Any combination of the explained text would work for this query:

`(usa united u united) (is states s states) (wealthy a of) america`

* `usa is wealthy america`
* `u is of america`
* `usa states of america`

What a mess!

The way to avoid it is to use simple contract where possible to inject a single term that represents all synonyms and to use the same synonym token filter at query time:

In [28]:
settings = {
  "settings": {
    "analysis": {
      "filter": {
        "my_synonym_filter": {
          "type": "synonym",
          "synonyms": [
            "united states,u s a,united states of america=>usa"
          ]
        }
      },
      "analyzer": {
        "my_synonyms": {
          "tokenizer": "standard",
          "filter": [
            "lowercase",
            "my_synonym_filter"
          ]
        }
      }
    }
  }
}
index.create_my_index(body=settings)

In [29]:
# test it now
text = "The United States is wealthy" 
analyzed_text = [[x['position'],x['token']] for x in es.indices.analyze\
                 (index='my_index', analyzer='my_synonyms', text=text)['tokens']]
for item in analyzed_text:
    print('Pos {}: ({})'.format(item[0],item[1]))

Pos 0: (the)
Pos 1: (usa)
Pos 2: (is)
Pos 3: (wealthy)


In [30]:
# And now validate the query again:
body = {
  "query": {
    "match_phrase": {
      "text": {
        "query": "usa is wealthy",
        "analyzer": "my_synonyms"
      }
    }
  }
}
es.indices.validate_query(index='my_index', body=body, explain=1)

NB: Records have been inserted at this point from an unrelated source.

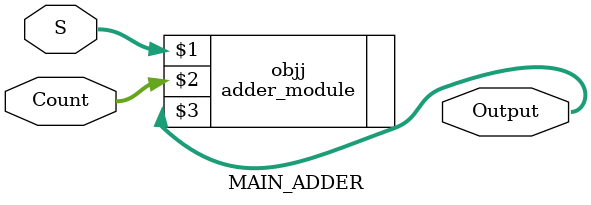
<source format=v>
`timescale 1ns / 1ps


module MAIN_ADDER(
    input [6:0] S,
    input [6:0] Count,
    output [6:0] Output
    );
    adder_module objj(S, Count, Output);
endmodule

</source>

{'_shards': {'failed': 0, 'successful': 1, 'total': 1},
 'explanations': [{'explanation': 'text:"usa is wealthy"',
   'index': 'my_index',
   'valid': True}],
 'valid': True}

#### Symbol Synonyms

I am thrilled to be at work on Sunday.
I am thrilled to be at work on Sunday :(

The second string would have the emoticon stripped out.

If we want to handle emoticons, then create a mapping character filter:


In [31]:
settings = {
  "settings": {
    "analysis": {
      "char_filter": {
        "emoticons": {
          "type": "mapping",
          "mappings": [ 
            ":)=>emoticon_happy",
            ":(=>emoticon_sad"
          ]
        }
      },
      "analyzer": {
        "my_emoticons": {
          "char_filter": "emoticons",
          "tokenizer":   "standard",
          "filter":    [ "lowercase" ]
        }
      }
    }
  }
}
index.create_my_index(body=settings)

In [32]:
# test with my_synonyms - let's see what the analyzer does with our => mappings:
text = "I am :) not :(" 
analyzed_text = [[x['position'],x['token']] for x in es.indices.analyze\
                 (index='my_index', analyzer='my_emoticons', text=text)['tokens']]
for item in analyzed_text:
    print('Pos {}: ({})'.format(item[0],item[1]))

Pos 0: (i)
Pos 1: (am)
Pos 2: (emoticon_happy)
Pos 3: (not)
Pos 4: (emoticon_sad)


It is unlikely that anybody would ever search for emoticon_happy, but ensuring that important symbols like emoticons are included in the index can be helpful when doing sentiment analysis. Of course, we could equally have used real words, like happy and sad.